Western Cape Telematics programme being implemented in other provinces

Minister of Education Donald Grant

Western Cape Government

I am very pleased that the WCED’s telematics programme is being expanded in the Western Cape, as well as, being implemented in two other provinces by their education departments.

In 2009, the Western Cape Education Department introduced a telematics pilot project in 10 schools to help assist learners in improving academic performance after school hours.

The Interactive Telematics Teaching Programme is a collaborative project between the WCED and the Division of Telematic Services at Stellenbosch University.The programme consists of live televised broadcasts of lessons by expert teachers via satellite to schools from a studio at Stellenbosch University.

Broadcast subjects include Mathematics, Physical Sciences, Life Sciences, Accounting, English First Additional Language, Afrikaans Home Language and Geography. The programme also allows learners to interact with the presenter in the studio through the Internet or a cellphone. They can also pose questions to the presenter after the broadcasts.

Since the success of the pilot in 2009, the programme has continued to expand year on year in the Western Cape. Today, a total of 146 schools across the province receive the broadcasts.

Initially, the programme was targeted to support Grade 12 learners in underperforming schools and schools that needed additional support. This was then expanded to include tuition for Grade 11 learners. In 2013, the Telematics programme was further expanded to Grade 10 in order to support the WCED’s Maths and Science strategy.

I am excited that in 2014 we will be piloting this service in our primary schools. 10 Primary schools will be selected to pilot lessons that aim to improve Language and Maths performance of Grade 6 learners.

So far, the evidence shows that the telematics programme has supported other strategies to help improve performance levels in Grade 12.

A recent analysis of the schools participating in the telematics programme indicates that the NSC pass rate of schools taking part grew from 60.37% in 2010 to 72.49% in 2012. The number of candidates at Telematics schools passing matric with access to Bachelor degree studies increased from 2 499 to 3 506 over these three years, representing an increase from 12.53% to 18.96%.

In 2010, 76 schools in the programme were classified as underperforming (A pass rate of less than 60%). In 2012 only 19 schools achieved less than 60%.

In Mathematics and Physical Science, the number of candidates passing with more than 60% increased from 178 to 285 for Mathematics and 203 to 277 for Physical Sciences.

These improved results must, however, not be seen in isolation as the telematics programmes introduced in schools are re-enforcing and complementing existing strategies that are currently being implemented in our schools, such as the Grade 12 improvement programme, the Maths and Science Strategy and the Language and Maths strategy in Primary schools. This obviously includes the provision of textbooks, exemplar exam papers and other support by the WCED.
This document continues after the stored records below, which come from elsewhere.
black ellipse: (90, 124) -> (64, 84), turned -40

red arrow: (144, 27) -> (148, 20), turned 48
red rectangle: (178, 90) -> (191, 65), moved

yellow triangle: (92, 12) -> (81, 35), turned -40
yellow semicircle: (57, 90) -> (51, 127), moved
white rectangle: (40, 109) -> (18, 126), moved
I am delighted that other Provinces have recognised the programme’s success. In February 2012, representatives of the WCED and the University of Stellenbosch’s Telematics Department were invited to address management officials of the Northern Cape Education Department to share best practice on the telematics project in the Western Cape.
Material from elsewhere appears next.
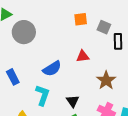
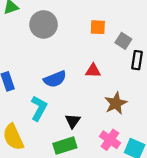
gray circle: (24, 32) -> (44, 24), moved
Following numerous discussions and a visit by representatives from the Northern Cape, the Northern Cape Education Department decided to implement the project in a selection of schools. Today, 76 schools in the Northern Cape are participating in the programme.

The programme was then also recently introduced on a lesser scale in the Free State. Four schools are participating in the programme.

The 80 schools in the two provinces are beamed lessons from the Stellenbosch studio using lead teachers from the Western Cape.

The WCED is also providing the schools in the Northern Cape and Free State with electronic copies of the lessons for them to print for their learners, and DVDs are available to purchase form EDUMEDIA.

I am excited to have witnessed the growth of this programme in our schools and into the other provinces.

I am also pleased how the programme complements other strategies that ultimately aim to improve learner performance in the Western Cape.